§ **Directions for this task**
Return every entry exactly. Leave nothing out.

Saved entries:
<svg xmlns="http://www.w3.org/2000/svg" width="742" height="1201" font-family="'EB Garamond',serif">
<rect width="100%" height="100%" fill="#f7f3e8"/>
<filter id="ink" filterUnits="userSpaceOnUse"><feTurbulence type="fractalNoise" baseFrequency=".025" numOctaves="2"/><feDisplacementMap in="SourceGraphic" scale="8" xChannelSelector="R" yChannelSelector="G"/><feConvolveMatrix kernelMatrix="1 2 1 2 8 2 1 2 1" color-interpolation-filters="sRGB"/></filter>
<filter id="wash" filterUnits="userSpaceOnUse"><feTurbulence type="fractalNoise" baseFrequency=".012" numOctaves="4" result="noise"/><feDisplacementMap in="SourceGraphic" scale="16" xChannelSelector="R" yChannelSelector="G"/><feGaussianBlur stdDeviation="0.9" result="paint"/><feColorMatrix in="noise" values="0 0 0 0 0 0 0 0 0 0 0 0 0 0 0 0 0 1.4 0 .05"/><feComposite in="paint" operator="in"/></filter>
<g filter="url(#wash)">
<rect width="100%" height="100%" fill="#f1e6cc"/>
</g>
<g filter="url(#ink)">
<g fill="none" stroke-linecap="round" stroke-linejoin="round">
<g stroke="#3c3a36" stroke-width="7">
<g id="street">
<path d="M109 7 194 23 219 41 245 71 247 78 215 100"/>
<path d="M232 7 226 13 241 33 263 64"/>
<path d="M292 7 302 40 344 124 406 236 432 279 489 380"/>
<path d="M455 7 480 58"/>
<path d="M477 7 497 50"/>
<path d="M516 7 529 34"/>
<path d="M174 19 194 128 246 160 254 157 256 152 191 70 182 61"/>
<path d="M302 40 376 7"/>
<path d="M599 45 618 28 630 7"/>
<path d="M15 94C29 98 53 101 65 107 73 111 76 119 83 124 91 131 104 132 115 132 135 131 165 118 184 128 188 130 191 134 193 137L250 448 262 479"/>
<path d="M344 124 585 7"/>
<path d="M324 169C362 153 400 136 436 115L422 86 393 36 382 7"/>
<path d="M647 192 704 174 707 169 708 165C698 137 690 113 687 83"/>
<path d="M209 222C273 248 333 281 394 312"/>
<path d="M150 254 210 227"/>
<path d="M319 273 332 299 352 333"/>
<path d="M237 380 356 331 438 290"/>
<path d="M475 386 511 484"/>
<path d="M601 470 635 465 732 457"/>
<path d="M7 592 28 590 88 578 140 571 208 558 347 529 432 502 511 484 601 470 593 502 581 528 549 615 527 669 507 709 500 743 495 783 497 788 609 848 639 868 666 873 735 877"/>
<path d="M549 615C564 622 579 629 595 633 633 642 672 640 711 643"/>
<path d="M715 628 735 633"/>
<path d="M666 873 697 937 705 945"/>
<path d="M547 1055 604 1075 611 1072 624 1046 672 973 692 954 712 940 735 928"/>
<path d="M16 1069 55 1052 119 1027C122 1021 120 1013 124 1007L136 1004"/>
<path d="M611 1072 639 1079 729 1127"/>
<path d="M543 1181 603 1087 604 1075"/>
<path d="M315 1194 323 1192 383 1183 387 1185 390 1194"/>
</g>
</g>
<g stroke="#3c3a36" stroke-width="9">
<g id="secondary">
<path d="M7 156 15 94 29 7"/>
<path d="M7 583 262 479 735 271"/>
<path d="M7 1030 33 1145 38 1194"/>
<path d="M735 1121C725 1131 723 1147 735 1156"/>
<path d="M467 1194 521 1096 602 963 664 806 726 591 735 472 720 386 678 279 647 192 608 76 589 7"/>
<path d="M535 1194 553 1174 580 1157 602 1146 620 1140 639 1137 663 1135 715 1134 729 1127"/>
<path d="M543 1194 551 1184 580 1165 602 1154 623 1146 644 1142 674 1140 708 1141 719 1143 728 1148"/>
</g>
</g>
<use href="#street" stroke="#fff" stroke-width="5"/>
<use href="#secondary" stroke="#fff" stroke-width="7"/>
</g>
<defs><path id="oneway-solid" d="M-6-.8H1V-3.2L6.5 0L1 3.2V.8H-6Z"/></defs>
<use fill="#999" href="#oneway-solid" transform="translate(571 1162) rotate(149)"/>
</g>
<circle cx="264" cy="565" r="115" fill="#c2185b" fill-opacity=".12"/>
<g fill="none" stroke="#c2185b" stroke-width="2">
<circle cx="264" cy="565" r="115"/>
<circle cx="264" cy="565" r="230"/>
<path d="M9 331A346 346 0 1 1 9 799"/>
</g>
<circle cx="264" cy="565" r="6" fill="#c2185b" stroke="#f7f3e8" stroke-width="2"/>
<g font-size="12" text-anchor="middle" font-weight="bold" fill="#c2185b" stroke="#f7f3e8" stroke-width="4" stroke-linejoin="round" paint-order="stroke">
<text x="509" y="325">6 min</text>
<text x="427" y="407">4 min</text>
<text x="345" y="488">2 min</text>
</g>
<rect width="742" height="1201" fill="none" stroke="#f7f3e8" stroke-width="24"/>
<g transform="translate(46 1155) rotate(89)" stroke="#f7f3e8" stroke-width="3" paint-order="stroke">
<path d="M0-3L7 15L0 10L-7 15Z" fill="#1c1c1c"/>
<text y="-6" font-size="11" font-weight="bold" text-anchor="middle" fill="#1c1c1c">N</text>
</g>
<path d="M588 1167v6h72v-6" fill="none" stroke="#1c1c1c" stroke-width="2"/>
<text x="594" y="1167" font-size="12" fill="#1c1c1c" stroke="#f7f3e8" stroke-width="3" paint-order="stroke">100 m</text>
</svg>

§ **Task response**
<svg xmlns="http://www.w3.org/2000/svg" width="742" height="1201" font-family="'EB Garamond',serif">
<rect width="100%" height="100%" fill="#f7f3e8"/>
<filter id="ink" filterUnits="userSpaceOnUse"><feTurbulence type="fractalNoise" baseFrequency=".025" numOctaves="2"/><feDisplacementMap in="SourceGraphic" scale="8" xChannelSelector="R" yChannelSelector="G"/><feConvolveMatrix kernelMatrix="1 2 1 2 8 2 1 2 1" color-interpolation-filters="sRGB"/></filter>
<filter id="wash" filterUnits="userSpaceOnUse"><feTurbulence type="fractalNoise" baseFrequency=".012" numOctaves="4" result="noise"/><feDisplacementMap in="SourceGraphic" scale="16" xChannelSelector="R" yChannelSelector="G"/><feGaussianBlur stdDeviation="0.9" result="paint"/><feColorMatrix in="noise" values="0 0 0 0 0 0 0 0 0 0 0 0 0 0 0 0 0 1.4 0 .05"/><feComposite in="paint" operator="in"/></filter>
<g filter="url(#wash)">
<rect width="100%" height="100%" fill="#f1e6cc"/>
</g>
<g filter="url(#ink)">
<g fill="none" stroke-linecap="round" stroke-linejoin="round">
<g stroke="#3c3a36" stroke-width="7">
<g id="street">
<path d="M109 7 194 23 219 41 245 71 247 78 215 100"/>
<path d="M232 7 226 13 241 33 263 64"/>
<path d="M292 7 302 40 344 124 406 236 432 279 489 380"/>
<path d="M455 7 480 58"/>
<path d="M477 7 497 50"/>
<path d="M516 7 529 34"/>
<path d="M174 19 194 128 246 160 254 157 256 152 191 70 182 61"/>
<path d="M302 40 376 7"/>
<path d="M599 45 618 28 630 7"/>
<path d="M15 94C29 98 53 101 65 107 73 111 76 119 83 124 91 131 104 132 115 132 135 131 165 118 184 128 188 130 191 134 193 137L250 448 262 479"/>
<path d="M344 124 585 7"/>
<path d="M324 169C362 153 400 136 436 115L422 86 393 36 382 7"/>
<path d="M647 192 704 174 707 169 708 165C698 137 690 113 687 83"/>
<path d="M209 222C273 248 333 281 394 312"/>
<path d="M150 254 210 227"/>
<path d="M319 273 332 299 352 333"/>
<path d="M237 380 356 331 438 290"/>
<path d="M475 386 511 484"/>
<path d="M601 470 635 465 732 457"/>
<path d="M7 592 28 590 88 578 140 571 208 558 347 529 432 502 511 484 601 470 593 502 581 528 549 615 527 669 507 709 500 743 495 783 497 788 609 848 639 868 666 873 735 877"/>
<path d="M549 615C564 622 579 629 595 633 633 642 672 640 711 643"/>
<path d="M715 628 735 633"/>
<path d="M666 873 697 937 705 945"/>
<path d="M547 1055 604 1075 611 1072 624 1046 672 973 692 954 712 940 735 928"/>
<path d="M16 1069 55 1052 119 1027C122 1021 120 1013 124 1007L136 1004"/>
<path d="M611 1072 639 1079 729 1127"/>
<path d="M543 1181 603 1087 604 1075"/>
<path d="M315 1194 323 1192 383 1183 387 1185 390 1194"/>
</g>
</g>
<g stroke="#3c3a36" stroke-width="9">
<g id="secondary">
<path d="M7 156 15 94 29 7"/>
<path d="M7 583 262 479 735 271"/>
<path d="M7 1030 33 1145 38 1194"/>
<path d="M735 1121C725 1131 723 1147 735 1156"/>
<path d="M467 1194 521 1096 602 963 664 806 726 591 735 472 720 386 678 279 647 192 608 76 589 7"/>
<path d="M535 1194 553 1174 580 1157 602 1146 620 1140 639 1137 663 1135 715 1134 729 1127"/>
<path d="M543 1194 551 1184 580 1165 602 1154 623 1146 644 1142 674 1140 708 1141 719 1143 728 1148"/>
</g>
</g>
<use href="#street" stroke="#fff" stroke-width="5"/>
<use href="#secondary" stroke="#fff" stroke-width="7"/>
</g>
<defs><path id="oneway-solid" d="M-6-.8H1V-3.2L6.5 0L1 3.2V.8H-6Z"/></defs>
<use fill="#999" href="#oneway-solid" transform="translate(571 1162) rotate(149)"/>
</g>
<circle cx="264" cy="565" r="115" fill="#c2185b" fill-opacity=".12"/>
<g fill="none" stroke="#c2185b" stroke-width="2">
<circle cx="264" cy="565" r="115"/>
<circle cx="264" cy="565" r="230"/>
<path d="M9 331A346 346 0 1 1 9 799"/>
</g>
<circle cx="264" cy="565" r="6" fill="#c2185b" stroke="#f7f3e8" stroke-width="2"/>
<g font-size="12" text-anchor="middle" font-weight="bold" fill="#c2185b" stroke="#f7f3e8" stroke-width="4" stroke-linejoin="round" paint-order="stroke">
<text x="509" y="325">6 min</text>
<text x="427" y="407">4 min</text>
<text x="345" y="488">2 min</text>
</g>
<rect width="742" height="1201" fill="none" stroke="#f7f3e8" stroke-width="24"/>
<g transform="translate(46 1155) rotate(89)" stroke="#f7f3e8" stroke-width="3" paint-order="stroke">
<path d="M0-3L7 15L0 10L-7 15Z" fill="#1c1c1c"/>
<text y="-6" font-size="11" font-weight="bold" text-anchor="middle" fill="#1c1c1c">N</text>
</g>
<path d="M588 1167v6h72v-6" fill="none" stroke="#1c1c1c" stroke-width="2"/>
<text x="594" y="1167" font-size="12" fill="#1c1c1c" stroke="#f7f3e8" stroke-width="3" paint-order="stroke">100 m</text>
</svg>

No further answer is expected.